Maximizing Mobile
While the idea of scanning a bar code with your phone may seem like something straight out of the film “Minority Report,” the concept is closer to wide-spread adoption than you might think. Retailers throughout the world are finding ways to leverage the power of cell phones to increase sales, generate loyalty and improve customer convenience.
A quick glance at the numbers shows why mobile mania makes sense. After all, there are 260 million cell phones in the United States, compared with fewer than 100 million credit cards. Cell phones have become a part of our identity, while wallets just take up space in our pockets and purses.
Tom Parker from San Francisco’s Bay Area Rapid Transit spoke last month at NRFtech about results from a trial that allowed participants to pay for their rides with cell phones. System-wide adoption of mobile payments would have a tremendous impact on overhead costs, Parker said: After all, it costs 6 cents to process every dollar bill that BART takes in. There was no doubt that mobile payments would be more economical.
And minimizing overhead costs wasn’t the only goal: Jack in the Box used the BART trial to drive traffic. Trial participants could use their phones on nearby “smart ads” to find the closest Jack in the Box location and download a special coupon, then pay for their meals with their phones.
Other retailers are rolling out the concept nationally. Last month, Polo Ralph Lauren announced that customers will soon be able to scan codes from print ads and storefront windows to be directed to a new mobile commerce site.

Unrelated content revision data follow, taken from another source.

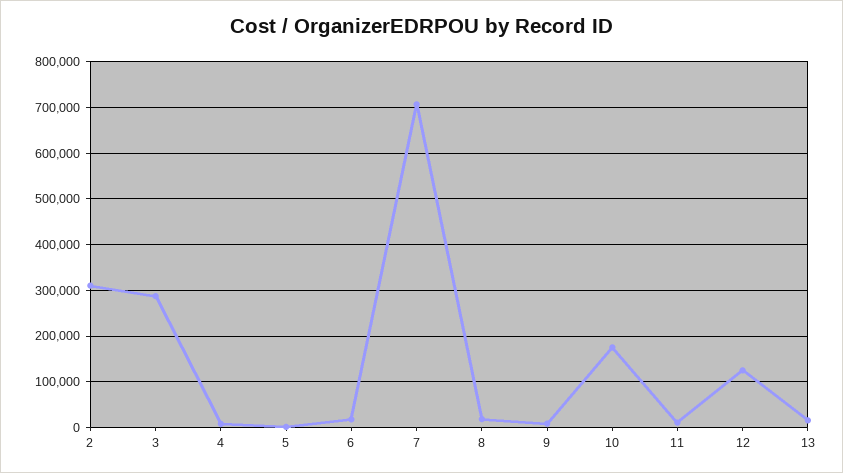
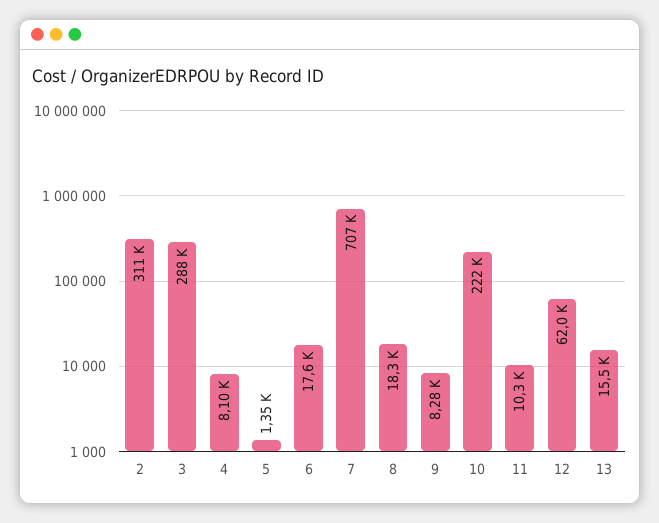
10: 180000 -> 222000
12: 120000 -> 62000

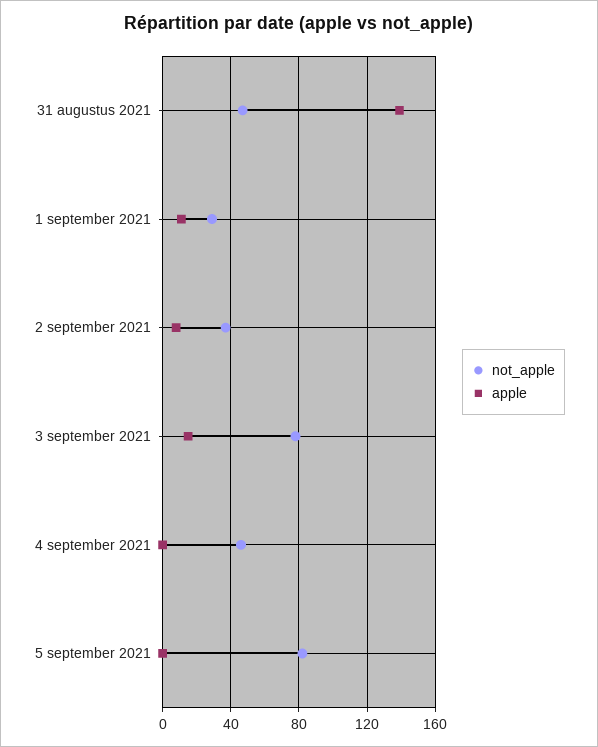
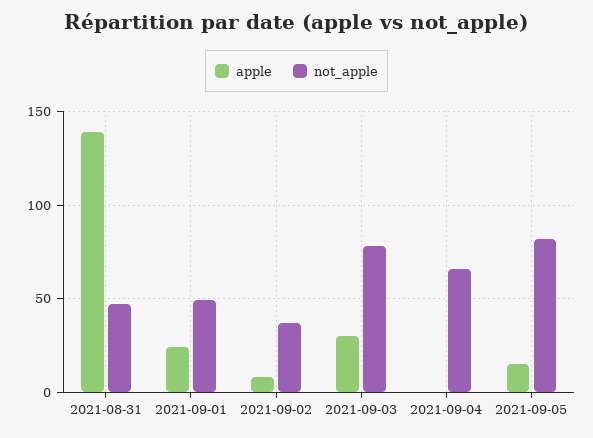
not_apple, 1 september 2021: 30 -> 50
apple, 1 september 2021: 10 -> 25
apple, 3 september 2021: 15 -> 30
not_apple, 4 september 2021: 45 -> 65
apple, 5 september 2021: 0 -> 15

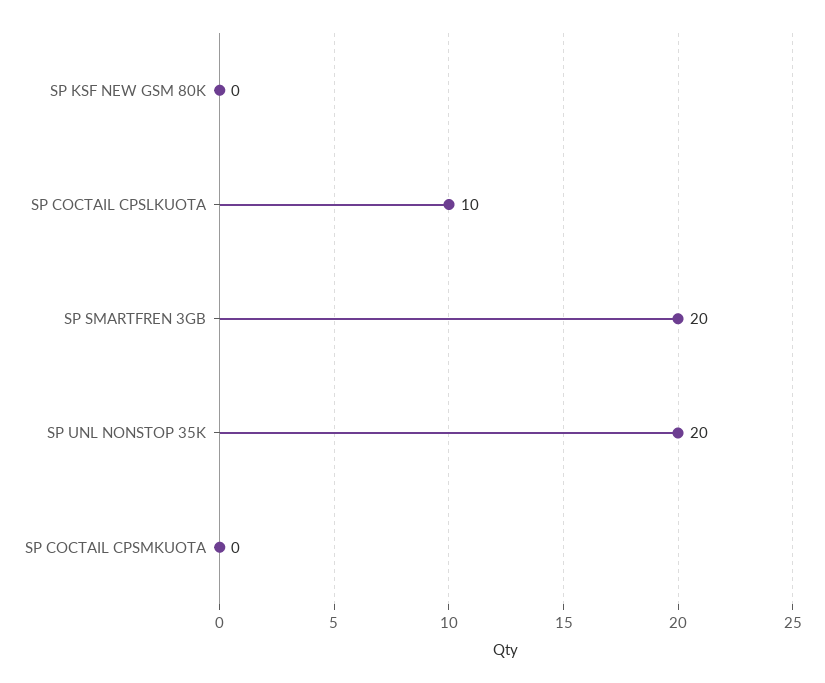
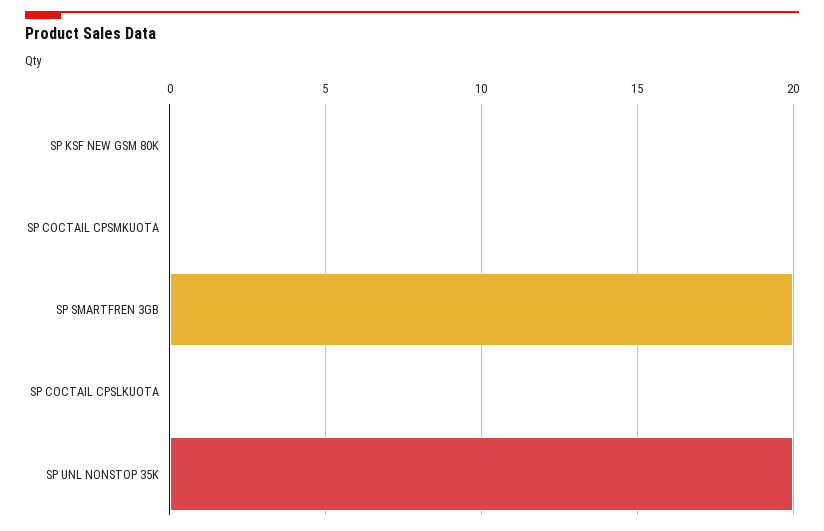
SP COCTAIL CPSLKUOTA: 10 -> 0

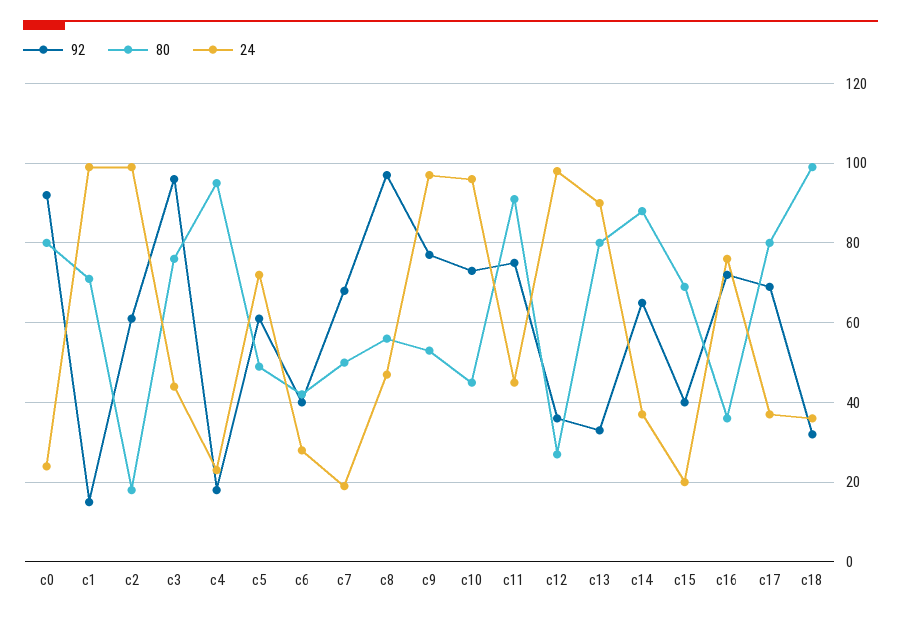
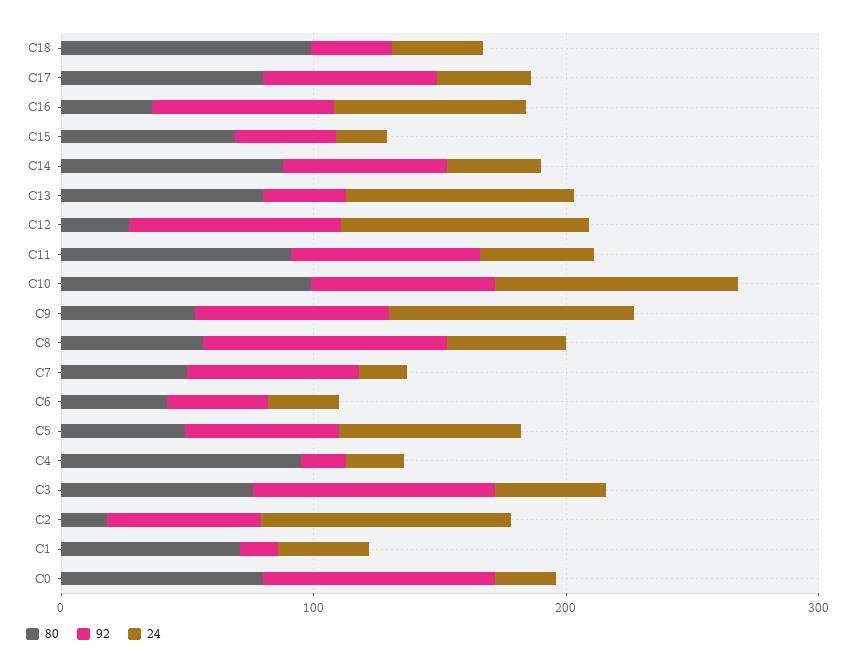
24, c1: 100 -> 40
80, c10: 45 -> 100
92, c12: 35 -> 80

While these announcements are making news in the United States, the craze has already caught on in other parts of the world. In Japan, it’s not unusual to see people buying train tickets or vending machine products with their phones. And in the U.K., nearly half of mobile users have researched a product or service with their phones, while one in five has made a purchase with it.

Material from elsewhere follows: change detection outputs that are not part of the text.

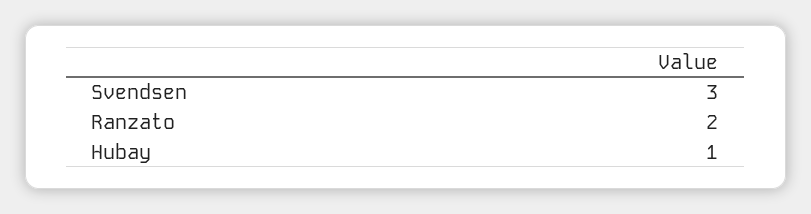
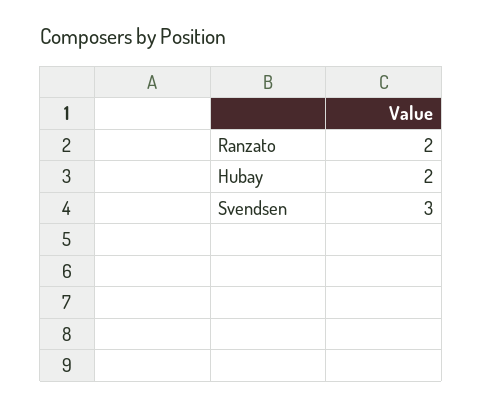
Hubay: 1 -> 2

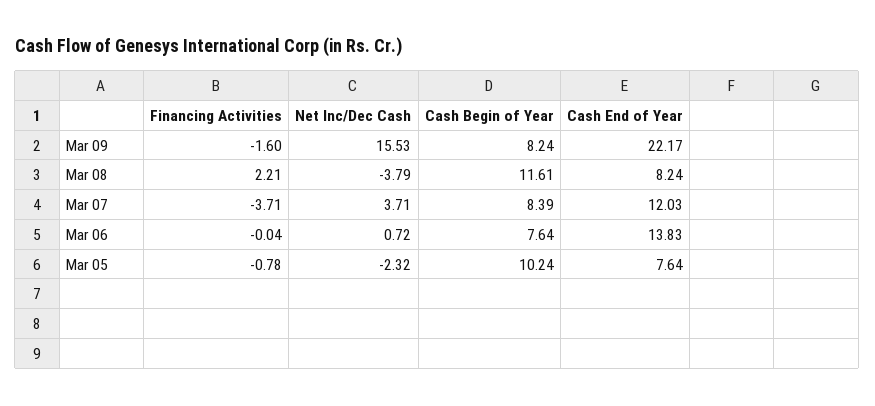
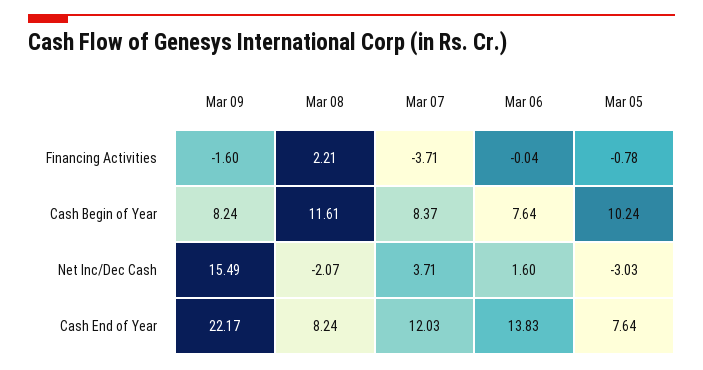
Net Inc/Dec Cash, Mar 09: 15.53 -> 15.49
Net Inc/Dec Cash, Mar 08: -3.79 -> -2.07
Cash Begin of Year, Mar 07: 8.39 -> 8.37
Net Inc/Dec Cash, Mar 06: 0.72 -> 1.6
Net Inc/Dec Cash, Mar 05: -2.32 -> -3.03

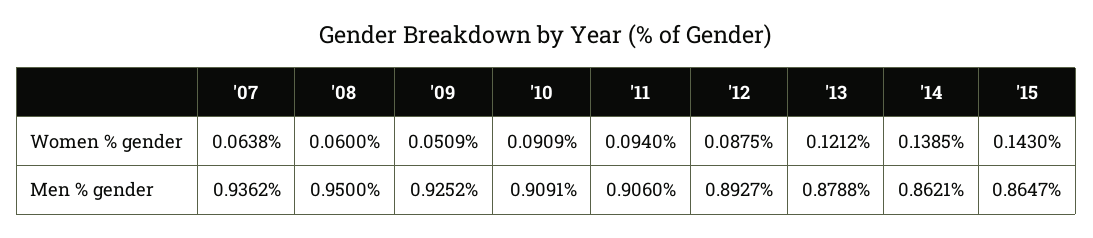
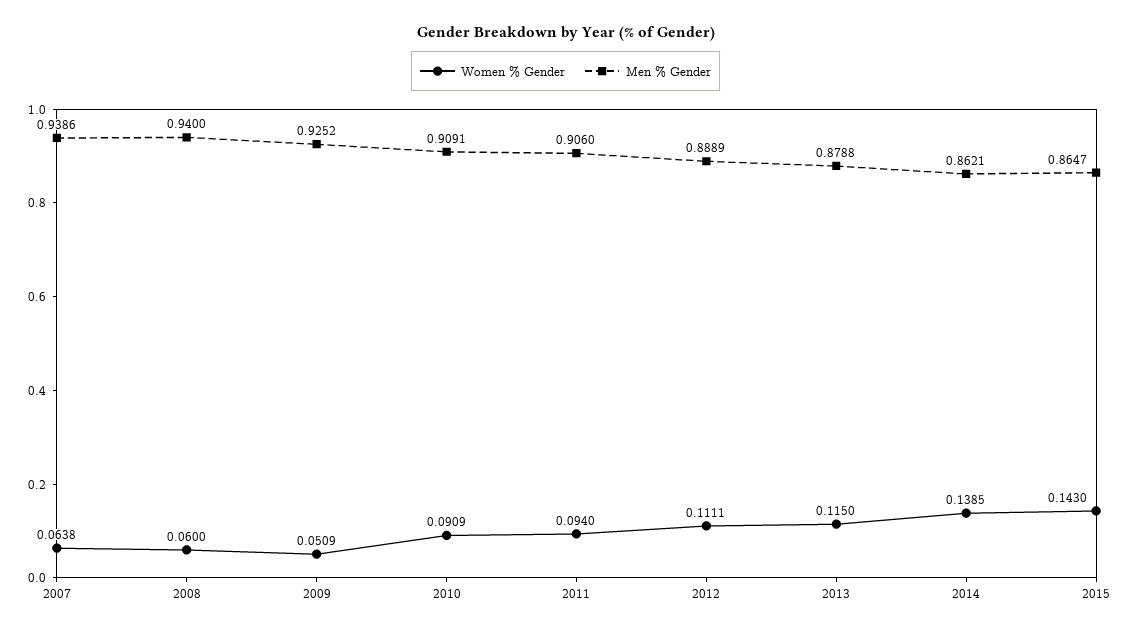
Women % gender, '12: 0.0875 -> 0.1111
Women % gender, '13: 0.1212 -> 0.115
Men % gender, '07: 0.9362 -> 0.9386
Men % gender, '08: 0.95 -> 0.94
Men % gender, '12: 0.8927 -> 0.8889

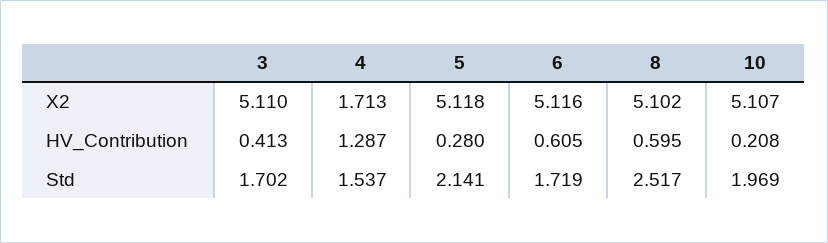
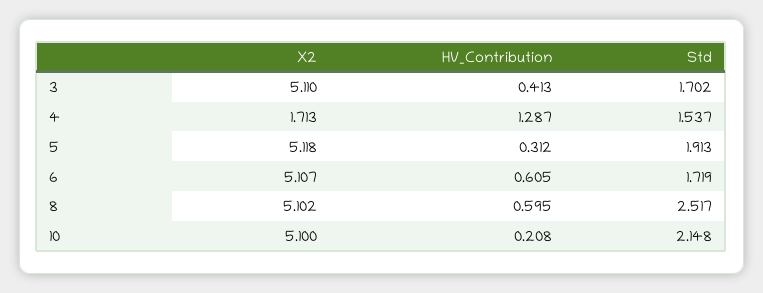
6, X2: 5.116 -> 5.107
10, X2: 5.107 -> 5.1
5, HV_Contribution: 0.28 -> 0.312
5, Std: 2.141 -> 1.913
10, Std: 1.969 -> 2.148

U.S. consumers haven’t yet shown this same level of desire to embrace the mobile movement. As a result, the burden is on retailers and manufacturers to demonstrate the advantages, the airtight security and the ease of mobile payments.
There is another hurdle, too. While mobile may represent the next best thing for technology leaders, it can be challenging to convince others that its benefits outweigh the costs. At NRFtech, Kroger chief technology officer Jim Scott cautioned that the best way to sell the value of mobile payments is to focus on how it would improve the customer experience, not on how it could solve myriad technological issues.
For many large retailers, making the leap into mobile would require considerable investment, a solid database and a strong commitment from the top. But if we’ve learned anything from “Minority Report,” we should know not to dismiss the idea too quickly.